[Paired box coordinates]

________________________

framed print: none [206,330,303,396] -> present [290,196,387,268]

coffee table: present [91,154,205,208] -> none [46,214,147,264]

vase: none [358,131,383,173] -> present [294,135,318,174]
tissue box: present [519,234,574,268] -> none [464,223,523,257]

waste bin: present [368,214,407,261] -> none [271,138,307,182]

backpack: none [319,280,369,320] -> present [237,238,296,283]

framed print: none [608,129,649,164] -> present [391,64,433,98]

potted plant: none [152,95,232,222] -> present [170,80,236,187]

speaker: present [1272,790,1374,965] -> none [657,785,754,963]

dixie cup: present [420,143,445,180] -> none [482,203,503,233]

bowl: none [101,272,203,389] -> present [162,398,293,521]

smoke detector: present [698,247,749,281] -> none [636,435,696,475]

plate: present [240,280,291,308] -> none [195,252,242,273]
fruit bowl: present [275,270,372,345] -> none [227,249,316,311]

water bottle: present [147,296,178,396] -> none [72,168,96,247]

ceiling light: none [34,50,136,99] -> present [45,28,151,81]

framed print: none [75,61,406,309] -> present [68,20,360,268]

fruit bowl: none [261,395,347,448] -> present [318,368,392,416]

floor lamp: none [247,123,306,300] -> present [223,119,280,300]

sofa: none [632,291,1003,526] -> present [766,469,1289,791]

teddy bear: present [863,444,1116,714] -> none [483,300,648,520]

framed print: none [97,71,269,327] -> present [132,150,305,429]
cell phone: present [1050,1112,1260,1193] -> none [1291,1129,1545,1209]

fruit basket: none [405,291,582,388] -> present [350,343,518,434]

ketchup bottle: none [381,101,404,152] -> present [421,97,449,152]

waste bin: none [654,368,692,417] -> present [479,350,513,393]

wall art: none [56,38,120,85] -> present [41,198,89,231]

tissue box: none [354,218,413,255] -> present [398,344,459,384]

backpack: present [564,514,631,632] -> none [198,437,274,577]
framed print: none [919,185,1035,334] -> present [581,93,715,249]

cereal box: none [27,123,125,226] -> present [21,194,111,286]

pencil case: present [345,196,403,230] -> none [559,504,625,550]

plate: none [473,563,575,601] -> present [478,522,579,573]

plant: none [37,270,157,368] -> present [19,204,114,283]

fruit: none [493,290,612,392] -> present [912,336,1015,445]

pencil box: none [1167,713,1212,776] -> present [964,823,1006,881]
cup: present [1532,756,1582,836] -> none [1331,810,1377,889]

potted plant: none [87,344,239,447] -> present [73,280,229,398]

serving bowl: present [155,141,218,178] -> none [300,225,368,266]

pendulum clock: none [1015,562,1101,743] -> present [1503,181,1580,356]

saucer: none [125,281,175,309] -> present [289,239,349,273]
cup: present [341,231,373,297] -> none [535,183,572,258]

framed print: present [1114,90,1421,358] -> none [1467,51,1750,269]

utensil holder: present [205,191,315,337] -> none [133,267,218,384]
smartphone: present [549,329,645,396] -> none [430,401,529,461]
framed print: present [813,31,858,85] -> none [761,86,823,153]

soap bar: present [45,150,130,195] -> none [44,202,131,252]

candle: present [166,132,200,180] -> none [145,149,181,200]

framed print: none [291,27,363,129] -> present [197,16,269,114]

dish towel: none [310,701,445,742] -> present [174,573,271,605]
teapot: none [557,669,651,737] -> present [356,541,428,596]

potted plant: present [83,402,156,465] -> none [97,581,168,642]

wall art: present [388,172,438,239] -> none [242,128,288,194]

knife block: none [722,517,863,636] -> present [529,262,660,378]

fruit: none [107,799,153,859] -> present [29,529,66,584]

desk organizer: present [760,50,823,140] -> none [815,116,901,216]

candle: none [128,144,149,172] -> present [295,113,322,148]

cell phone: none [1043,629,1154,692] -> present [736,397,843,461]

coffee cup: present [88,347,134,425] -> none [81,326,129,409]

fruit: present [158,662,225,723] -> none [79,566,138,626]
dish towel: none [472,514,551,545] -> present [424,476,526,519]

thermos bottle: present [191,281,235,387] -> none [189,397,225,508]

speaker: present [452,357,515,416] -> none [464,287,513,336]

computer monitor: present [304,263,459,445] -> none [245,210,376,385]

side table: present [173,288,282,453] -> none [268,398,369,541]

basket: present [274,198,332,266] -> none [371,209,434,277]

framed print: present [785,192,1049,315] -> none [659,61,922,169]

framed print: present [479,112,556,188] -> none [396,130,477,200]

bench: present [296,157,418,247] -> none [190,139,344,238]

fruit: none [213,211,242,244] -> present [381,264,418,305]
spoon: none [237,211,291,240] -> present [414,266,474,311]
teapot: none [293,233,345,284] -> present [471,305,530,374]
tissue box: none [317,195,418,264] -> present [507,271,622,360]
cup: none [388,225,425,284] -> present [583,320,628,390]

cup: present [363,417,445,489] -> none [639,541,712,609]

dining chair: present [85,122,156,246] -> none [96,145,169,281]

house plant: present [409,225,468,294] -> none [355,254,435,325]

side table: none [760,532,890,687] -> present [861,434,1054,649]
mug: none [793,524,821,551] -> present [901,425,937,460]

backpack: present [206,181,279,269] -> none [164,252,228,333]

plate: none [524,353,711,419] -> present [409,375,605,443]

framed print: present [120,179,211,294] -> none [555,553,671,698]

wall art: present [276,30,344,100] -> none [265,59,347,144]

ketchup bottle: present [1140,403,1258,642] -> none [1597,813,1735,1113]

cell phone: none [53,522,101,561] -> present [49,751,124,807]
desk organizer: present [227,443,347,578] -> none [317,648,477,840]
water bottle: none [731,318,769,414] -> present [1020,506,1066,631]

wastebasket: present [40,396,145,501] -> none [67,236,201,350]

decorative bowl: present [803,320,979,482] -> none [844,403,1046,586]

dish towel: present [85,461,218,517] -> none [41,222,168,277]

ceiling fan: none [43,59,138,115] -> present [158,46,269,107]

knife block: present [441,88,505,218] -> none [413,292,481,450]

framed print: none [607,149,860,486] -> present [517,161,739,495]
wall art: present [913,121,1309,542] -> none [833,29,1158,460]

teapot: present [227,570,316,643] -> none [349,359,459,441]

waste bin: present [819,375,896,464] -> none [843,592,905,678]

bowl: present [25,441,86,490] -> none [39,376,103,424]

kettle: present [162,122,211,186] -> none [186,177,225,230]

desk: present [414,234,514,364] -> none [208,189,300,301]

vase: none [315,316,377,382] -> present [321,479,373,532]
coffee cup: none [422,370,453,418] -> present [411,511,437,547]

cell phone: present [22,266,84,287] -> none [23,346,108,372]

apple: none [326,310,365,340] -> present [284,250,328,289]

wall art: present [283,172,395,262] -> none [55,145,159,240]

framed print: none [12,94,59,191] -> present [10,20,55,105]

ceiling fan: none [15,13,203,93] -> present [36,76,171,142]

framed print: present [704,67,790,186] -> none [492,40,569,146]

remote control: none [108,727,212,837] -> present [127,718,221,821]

________________________

Work to be completed: Reproduce all of the data above, exactly and without omission.

Result:
framed print: none [206,330,303,396] -> present [290,196,387,268]

coffee table: present [91,154,205,208] -> none [46,214,147,264]

vase: none [358,131,383,173] -> present [294,135,318,174]
tissue box: present [519,234,574,268] -> none [464,223,523,257]

waste bin: present [368,214,407,261] -> none [271,138,307,182]

backpack: none [319,280,369,320] -> present [237,238,296,283]

framed print: none [608,129,649,164] -> present [391,64,433,98]

potted plant: none [152,95,232,222] -> present [170,80,236,187]

speaker: present [1272,790,1374,965] -> none [657,785,754,963]

dixie cup: present [420,143,445,180] -> none [482,203,503,233]

bowl: none [101,272,203,389] -> present [162,398,293,521]

smoke detector: present [698,247,749,281] -> none [636,435,696,475]

plate: present [240,280,291,308] -> none [195,252,242,273]
fruit bowl: present [275,270,372,345] -> none [227,249,316,311]

water bottle: present [147,296,178,396] -> none [72,168,96,247]

ceiling light: none [34,50,136,99] -> present [45,28,151,81]

framed print: none [75,61,406,309] -> present [68,20,360,268]

fruit bowl: none [261,395,347,448] -> present [318,368,392,416]

floor lamp: none [247,123,306,300] -> present [223,119,280,300]

sofa: none [632,291,1003,526] -> present [766,469,1289,791]

teddy bear: present [863,444,1116,714] -> none [483,300,648,520]

framed print: none [97,71,269,327] -> present [132,150,305,429]
cell phone: present [1050,1112,1260,1193] -> none [1291,1129,1545,1209]

fruit basket: none [405,291,582,388] -> present [350,343,518,434]

ketchup bottle: none [381,101,404,152] -> present [421,97,449,152]

waste bin: none [654,368,692,417] -> present [479,350,513,393]

wall art: none [56,38,120,85] -> present [41,198,89,231]

tissue box: none [354,218,413,255] -> present [398,344,459,384]

backpack: present [564,514,631,632] -> none [198,437,274,577]
framed print: none [919,185,1035,334] -> present [581,93,715,249]

cereal box: none [27,123,125,226] -> present [21,194,111,286]

pencil case: present [345,196,403,230] -> none [559,504,625,550]

plate: none [473,563,575,601] -> present [478,522,579,573]

plant: none [37,270,157,368] -> present [19,204,114,283]

fruit: none [493,290,612,392] -> present [912,336,1015,445]

pencil box: none [1167,713,1212,776] -> present [964,823,1006,881]
cup: present [1532,756,1582,836] -> none [1331,810,1377,889]

potted plant: none [87,344,239,447] -> present [73,280,229,398]

serving bowl: present [155,141,218,178] -> none [300,225,368,266]

pendulum clock: none [1015,562,1101,743] -> present [1503,181,1580,356]

saucer: none [125,281,175,309] -> present [289,239,349,273]
cup: present [341,231,373,297] -> none [535,183,572,258]

framed print: present [1114,90,1421,358] -> none [1467,51,1750,269]

utensil holder: present [205,191,315,337] -> none [133,267,218,384]
smartphone: present [549,329,645,396] -> none [430,401,529,461]
framed print: present [813,31,858,85] -> none [761,86,823,153]

soap bar: present [45,150,130,195] -> none [44,202,131,252]

candle: present [166,132,200,180] -> none [145,149,181,200]

framed print: none [291,27,363,129] -> present [197,16,269,114]

dish towel: none [310,701,445,742] -> present [174,573,271,605]
teapot: none [557,669,651,737] -> present [356,541,428,596]

potted plant: present [83,402,156,465] -> none [97,581,168,642]

wall art: present [388,172,438,239] -> none [242,128,288,194]

knife block: none [722,517,863,636] -> present [529,262,660,378]

fruit: none [107,799,153,859] -> present [29,529,66,584]

desk organizer: present [760,50,823,140] -> none [815,116,901,216]

candle: none [128,144,149,172] -> present [295,113,322,148]

cell phone: none [1043,629,1154,692] -> present [736,397,843,461]

coffee cup: present [88,347,134,425] -> none [81,326,129,409]

fruit: present [158,662,225,723] -> none [79,566,138,626]
dish towel: none [472,514,551,545] -> present [424,476,526,519]

thermos bottle: present [191,281,235,387] -> none [189,397,225,508]

speaker: present [452,357,515,416] -> none [464,287,513,336]

computer monitor: present [304,263,459,445] -> none [245,210,376,385]

side table: present [173,288,282,453] -> none [268,398,369,541]

basket: present [274,198,332,266] -> none [371,209,434,277]

framed print: present [785,192,1049,315] -> none [659,61,922,169]

framed print: present [479,112,556,188] -> none [396,130,477,200]

bench: present [296,157,418,247] -> none [190,139,344,238]

fruit: none [213,211,242,244] -> present [381,264,418,305]
spoon: none [237,211,291,240] -> present [414,266,474,311]
teapot: none [293,233,345,284] -> present [471,305,530,374]
tissue box: none [317,195,418,264] -> present [507,271,622,360]
cup: none [388,225,425,284] -> present [583,320,628,390]

cup: present [363,417,445,489] -> none [639,541,712,609]

dining chair: present [85,122,156,246] -> none [96,145,169,281]

house plant: present [409,225,468,294] -> none [355,254,435,325]

side table: none [760,532,890,687] -> present [861,434,1054,649]
mug: none [793,524,821,551] -> present [901,425,937,460]

backpack: present [206,181,279,269] -> none [164,252,228,333]

plate: none [524,353,711,419] -> present [409,375,605,443]

framed print: present [120,179,211,294] -> none [555,553,671,698]

wall art: present [276,30,344,100] -> none [265,59,347,144]

ketchup bottle: present [1140,403,1258,642] -> none [1597,813,1735,1113]

cell phone: none [53,522,101,561] -> present [49,751,124,807]
desk organizer: present [227,443,347,578] -> none [317,648,477,840]
water bottle: none [731,318,769,414] -> present [1020,506,1066,631]

wastebasket: present [40,396,145,501] -> none [67,236,201,350]

decorative bowl: present [803,320,979,482] -> none [844,403,1046,586]

dish towel: present [85,461,218,517] -> none [41,222,168,277]

ceiling fan: none [43,59,138,115] -> present [158,46,269,107]

knife block: present [441,88,505,218] -> none [413,292,481,450]

framed print: none [607,149,860,486] -> present [517,161,739,495]
wall art: present [913,121,1309,542] -> none [833,29,1158,460]

teapot: present [227,570,316,643] -> none [349,359,459,441]

waste bin: present [819,375,896,464] -> none [843,592,905,678]

bowl: present [25,441,86,490] -> none [39,376,103,424]

kettle: present [162,122,211,186] -> none [186,177,225,230]

desk: present [414,234,514,364] -> none [208,189,300,301]

vase: none [315,316,377,382] -> present [321,479,373,532]
coffee cup: none [422,370,453,418] -> present [411,511,437,547]

cell phone: present [22,266,84,287] -> none [23,346,108,372]

apple: none [326,310,365,340] -> present [284,250,328,289]

wall art: present [283,172,395,262] -> none [55,145,159,240]

framed print: none [12,94,59,191] -> present [10,20,55,105]

ceiling fan: none [15,13,203,93] -> present [36,76,171,142]

framed print: present [704,67,790,186] -> none [492,40,569,146]

remote control: none [108,727,212,837] -> present [127,718,221,821]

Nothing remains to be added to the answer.